**GIVEN DATA**.
Segment Open

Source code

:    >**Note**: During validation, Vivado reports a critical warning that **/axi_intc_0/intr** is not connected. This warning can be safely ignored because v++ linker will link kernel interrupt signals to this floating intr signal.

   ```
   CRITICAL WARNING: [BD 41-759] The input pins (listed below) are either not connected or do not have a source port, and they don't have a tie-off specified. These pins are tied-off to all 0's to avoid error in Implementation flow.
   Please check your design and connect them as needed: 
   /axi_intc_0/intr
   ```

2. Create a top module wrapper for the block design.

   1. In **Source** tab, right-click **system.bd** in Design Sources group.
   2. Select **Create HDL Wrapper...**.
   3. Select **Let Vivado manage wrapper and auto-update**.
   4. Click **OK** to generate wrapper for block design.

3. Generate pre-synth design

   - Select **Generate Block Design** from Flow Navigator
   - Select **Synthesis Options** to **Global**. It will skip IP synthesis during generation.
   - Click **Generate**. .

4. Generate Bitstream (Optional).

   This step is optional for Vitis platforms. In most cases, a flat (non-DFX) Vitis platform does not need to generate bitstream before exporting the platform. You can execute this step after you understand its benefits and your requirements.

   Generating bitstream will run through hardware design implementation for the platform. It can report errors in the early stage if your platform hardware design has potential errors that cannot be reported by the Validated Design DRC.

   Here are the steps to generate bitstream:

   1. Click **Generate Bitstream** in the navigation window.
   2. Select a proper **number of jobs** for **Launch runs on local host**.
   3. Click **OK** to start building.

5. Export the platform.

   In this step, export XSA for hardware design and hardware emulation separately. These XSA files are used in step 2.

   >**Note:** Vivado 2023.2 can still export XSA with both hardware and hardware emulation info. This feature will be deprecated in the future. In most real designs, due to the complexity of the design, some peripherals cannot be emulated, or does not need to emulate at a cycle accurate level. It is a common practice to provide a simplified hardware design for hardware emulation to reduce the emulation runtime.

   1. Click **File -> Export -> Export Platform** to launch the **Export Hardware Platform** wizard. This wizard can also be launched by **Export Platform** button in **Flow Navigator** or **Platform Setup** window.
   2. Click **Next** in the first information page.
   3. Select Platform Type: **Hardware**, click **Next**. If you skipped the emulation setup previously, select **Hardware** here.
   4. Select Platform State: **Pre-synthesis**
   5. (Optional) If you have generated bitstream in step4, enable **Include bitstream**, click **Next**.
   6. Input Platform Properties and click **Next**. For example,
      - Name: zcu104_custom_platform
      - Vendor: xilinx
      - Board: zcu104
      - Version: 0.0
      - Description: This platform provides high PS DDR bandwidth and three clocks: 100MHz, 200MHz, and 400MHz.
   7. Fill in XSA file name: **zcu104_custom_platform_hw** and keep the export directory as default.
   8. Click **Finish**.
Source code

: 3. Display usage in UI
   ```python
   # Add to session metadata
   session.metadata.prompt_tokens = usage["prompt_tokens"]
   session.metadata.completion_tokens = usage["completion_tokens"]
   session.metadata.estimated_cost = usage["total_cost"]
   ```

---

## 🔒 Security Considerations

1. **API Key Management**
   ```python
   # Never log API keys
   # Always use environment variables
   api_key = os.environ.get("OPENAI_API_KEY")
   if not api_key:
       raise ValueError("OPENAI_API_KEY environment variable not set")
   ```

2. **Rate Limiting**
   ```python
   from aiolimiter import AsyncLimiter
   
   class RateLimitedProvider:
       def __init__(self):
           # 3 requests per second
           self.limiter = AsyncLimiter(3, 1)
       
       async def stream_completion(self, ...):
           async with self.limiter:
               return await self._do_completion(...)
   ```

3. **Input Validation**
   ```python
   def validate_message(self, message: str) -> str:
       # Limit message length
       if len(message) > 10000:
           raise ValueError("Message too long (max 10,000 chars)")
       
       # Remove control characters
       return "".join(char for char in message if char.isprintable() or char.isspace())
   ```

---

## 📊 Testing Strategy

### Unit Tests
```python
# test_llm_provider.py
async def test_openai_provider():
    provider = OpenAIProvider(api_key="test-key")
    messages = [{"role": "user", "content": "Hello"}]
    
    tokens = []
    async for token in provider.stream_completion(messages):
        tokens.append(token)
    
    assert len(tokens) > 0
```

Segment Closed

**WORK INSTRUCTION**. In the data above, how many lines hold the string "have"? Give the number by itself.

**EXERCISE SOLUTION**. 2